About this task. Reproduce all the entries beneath this sentence exactly.

----- Material shown

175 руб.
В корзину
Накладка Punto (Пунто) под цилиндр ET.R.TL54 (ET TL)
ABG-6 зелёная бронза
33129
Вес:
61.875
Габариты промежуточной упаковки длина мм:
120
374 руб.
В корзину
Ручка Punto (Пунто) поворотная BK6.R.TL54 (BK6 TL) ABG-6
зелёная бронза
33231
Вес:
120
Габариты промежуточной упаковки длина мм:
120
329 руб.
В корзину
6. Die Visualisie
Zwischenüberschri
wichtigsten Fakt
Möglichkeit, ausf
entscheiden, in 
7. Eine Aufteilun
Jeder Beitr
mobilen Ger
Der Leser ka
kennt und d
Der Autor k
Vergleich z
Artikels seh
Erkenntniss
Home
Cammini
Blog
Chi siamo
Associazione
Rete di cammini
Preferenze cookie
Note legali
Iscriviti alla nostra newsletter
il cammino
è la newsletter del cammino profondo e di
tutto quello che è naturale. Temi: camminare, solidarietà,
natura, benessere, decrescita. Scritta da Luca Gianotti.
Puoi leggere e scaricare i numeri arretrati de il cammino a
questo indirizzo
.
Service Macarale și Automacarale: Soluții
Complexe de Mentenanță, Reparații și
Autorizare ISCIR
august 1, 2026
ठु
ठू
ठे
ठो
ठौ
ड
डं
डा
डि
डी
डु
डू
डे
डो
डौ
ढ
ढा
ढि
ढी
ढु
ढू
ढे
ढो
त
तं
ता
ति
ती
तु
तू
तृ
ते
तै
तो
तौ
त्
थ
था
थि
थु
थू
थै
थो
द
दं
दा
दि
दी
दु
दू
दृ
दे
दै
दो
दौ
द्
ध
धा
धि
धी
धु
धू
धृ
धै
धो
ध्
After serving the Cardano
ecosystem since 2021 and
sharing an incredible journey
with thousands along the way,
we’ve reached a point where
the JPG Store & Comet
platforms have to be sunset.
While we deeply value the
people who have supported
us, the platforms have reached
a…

----------

Answer to this task.
175 руб.
В корзину
Накладка Punto (Пунто) под цилиндр ET.R.TL54 (ET TL)
ABG-6 зелёная бронза
33129
Вес:
61.875
Габариты промежуточной упаковки длина мм:
120
374 руб.
В корзину
Ручка Punto (Пунто) поворотная BK6.R.TL54 (BK6 TL) ABG-6
зелёная бронза
33231
Вес:
120
Габариты промежуточной упаковки длина мм:
120
329 руб.
В корзину
6. Die Visualisie
Zwischenüberschri
wichtigsten Fakt
Möglichkeit, ausf
entscheiden, in 
7. Eine Aufteilun
Jeder Beitr
mobilen Ger
Der Leser ka
kennt und d
Der Autor k
Vergleich z
Artikels seh
Erkenntniss
Home
Cammini
Blog
Chi siamo
Associazione
Rete di cammini
Preferenze cookie
Note legali
Iscriviti alla nostra newsletter
il cammino
è la newsletter del cammino profondo e di
tutto quello che è naturale. Temi: camminare, solidarietà,
natura, benessere, decrescita. Scritta da Luca Gianotti.
Puoi leggere e scaricare i numeri arretrati de il cammino a
questo indirizzo
.
Service Macarale și Automacarale: Soluții
Complexe de Mentenanță, Reparații și
Autorizare ISCIR
august 1, 2026
ठु
ठू
ठे
ठो
ठौ
ड
डं
डा
डि
डी
डु
डू
डे
डो
डौ
ढ
ढा
ढि
ढी
ढु
ढू
ढे
ढो
त
तं
ता
ति
ती
तु
तू
तृ
ते
तै
तो
तौ
त्
थ
था
थि
थु
थू
थै
थो
द
दं
दा
दि
दी
दु
दू
दृ
दे
दै
दो
दौ
द्
ध
धा
धि
धी
धु
धू
धृ
धै
धो
ध्
After serving the Cardano
ecosystem since 2021 and
sharing an incredible journey
with thousands along the way,
we’ve reached a point where
the JPG Store & Comet
platforms have to be sunset.
While we deeply value the
people who have supported
us, the platforms have reached
a…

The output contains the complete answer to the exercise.